When I discovered that “mediator” was an actual job, I was thrilled that I could get paid for what I had been doing most of my life – managing complex relationships and bringing people together. I felt I had finally arrived. Professionally, that is.
In my personal life, my desire for harmony had found expression in some very unhealthy dynamics. If Doormat was an Olympic discipline, I would have been a strong contender for the gold medal.
I was an expert in
- staying quiet to keep the peace;
- putting other people’s needs first at the expense of my own well-being;
- arranging myself around whatever circumstances presented themselves;
- finding new ways to please everyone, hoping they would like me; and
- meeting others’ expectations to fit into their vision of life.
My legal and conflict resolution training had equipped me with solid communication skills and the ability to handle tense situations, and I was great at using these skills for my clients’ benefit. But for some reason, I was unable to do the same thing for myself. I had no desire to overpower anyone, and the only other option I saw was to retreat and accommodate.
Fortunately, I found a way out of this painful dynamic. Surprisingly, at least to my very intellectual self, the key was not more mindset work - although that certainly helped. The fundamental shift toward how I now approach conflict situations, and how I live my life in general, occurred through working with my body.
In 2007, after having been a couch potato for most of my life, I began martial arts training. As I learned how to defend myself against physical attacks, I developed a sense of empowerment that transferred to all areas of my life. By the time I earned the rank of Shodan (first degree Black Belt) in Kenpo Karate, I no longer felt like a victim.
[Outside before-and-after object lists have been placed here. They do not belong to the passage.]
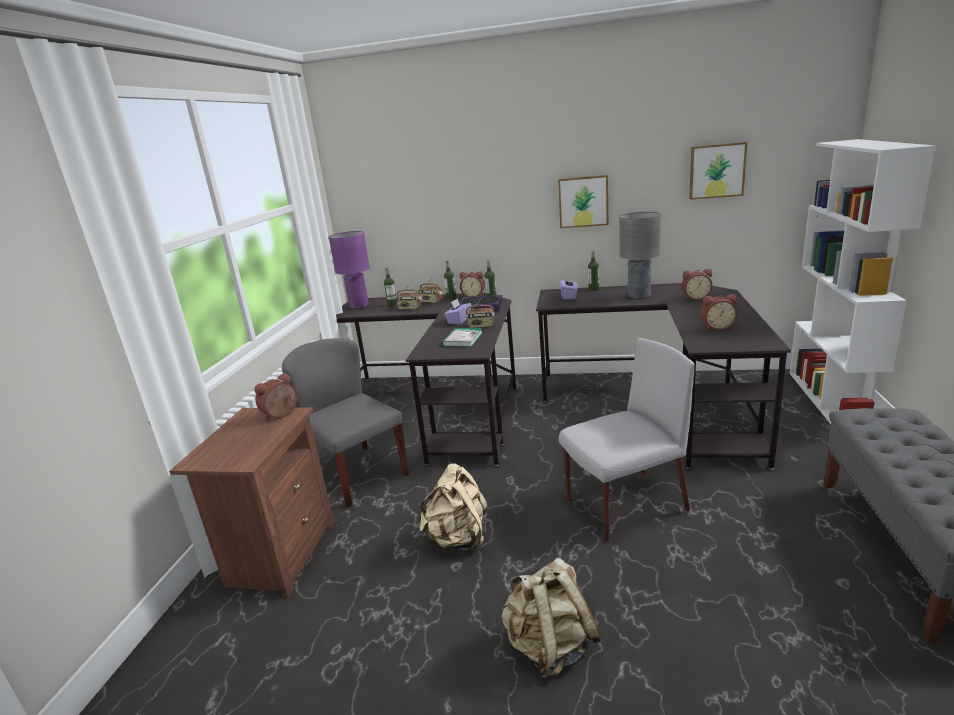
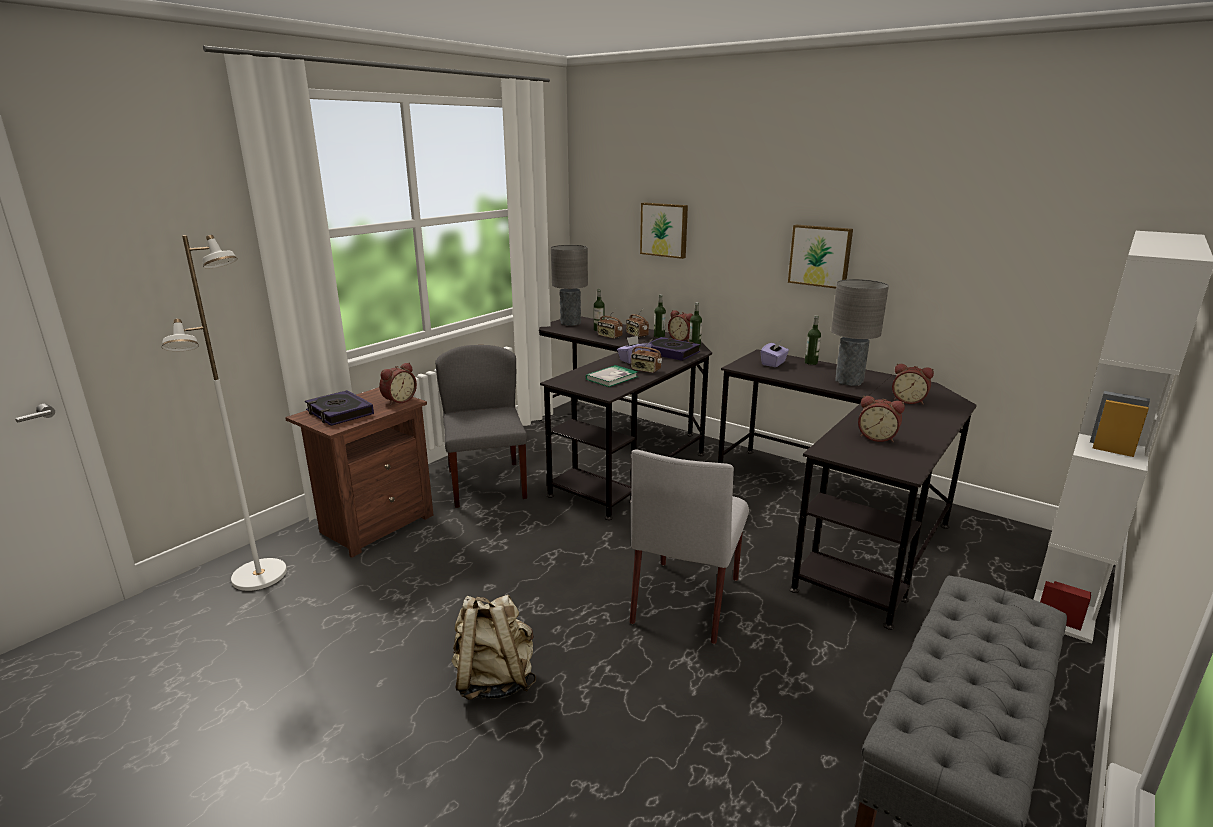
camera: 25 degrees right, 0 degrees up
(197, 662) = (260, 576): none -> white floor lamp
(231, 446) = (339, 413): none -> book
(282, 415) = (398, 400): alarm clock -> alarm clock turned 150 degrees clockwise
(359, 306) = (570, 323): purple table lamp -> grey table lamp
(458, 539) = (512, 566): beige backpack -> none
(624, 506) = (686, 598): grey chair -> grey chair turned 105 degrees clockwise
(716, 171) = (992, 246): picture -> picture (664, 230)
Along the way, I also discovered Yoga and became fascinated with how our posture and alignment affects how we feel - not only on the mat, but in everyday situations. Through years of personal practice and three teacher certifications - Yin and Vinyasa Yoga through YogaWorks (RYT 500) and Embodied Yoga Principles, I learned something that literally changed my life:
The most effective starting point for changing my emotional state and my behavioral patterns is to change how I hold my body and how I move.
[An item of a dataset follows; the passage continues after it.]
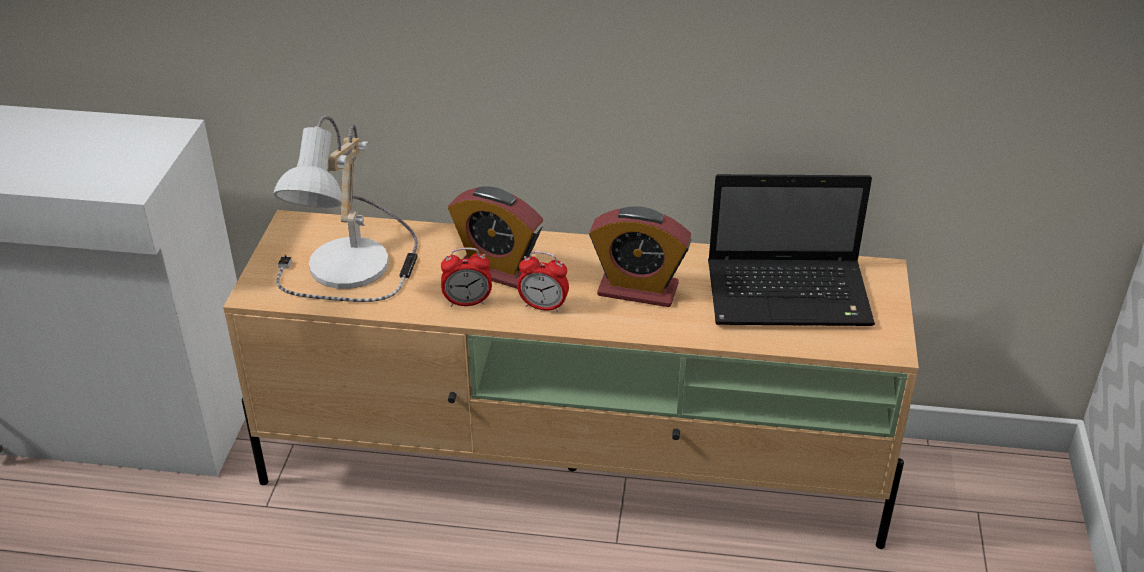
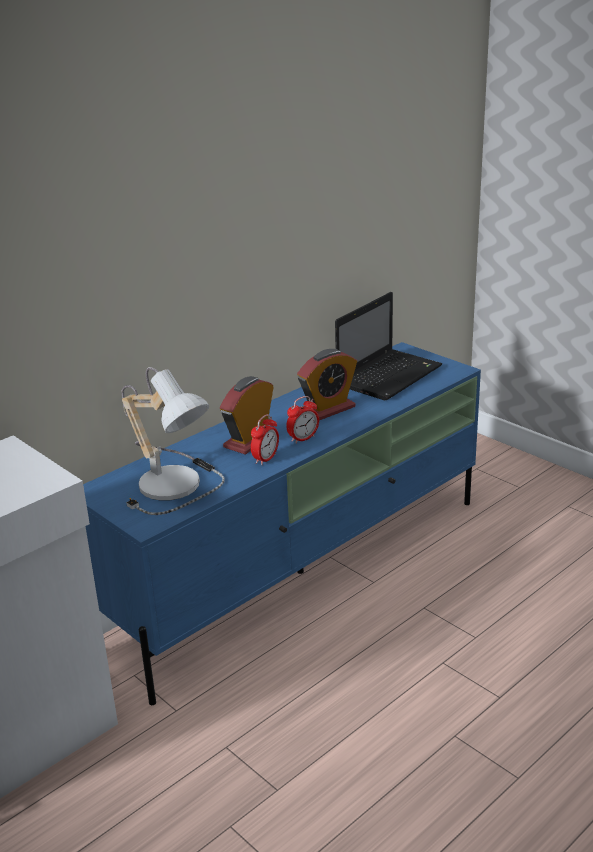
camera: 50 degrees left, 10 degrees down
(497, 270) = (250, 440): alarm clock -> alarm clock turned 150 degrees clockwise
(576, 469) = (303, 571): beige tv stand -> blue tv stand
I now consciously use my posture and breathing to stay confident, calm and focused.
I am no longer afraid to
- speak up for myself in a way that is kind yet badass,
- set firm boundaries that respect everyone - including me,
- honor my own needs as much as those of others, and
- be my authentic self.
These days, when people try to walk all over me, they don't get very far. I still don't like to fight, but I could - and would! - if I ever had to. The prospect of conflict no longer sends me into hiding, and I can now use all my fancy communication skills - even in the most challenging conversations. As a result, my relationships are more balanced and meaningful, and I am so much happier.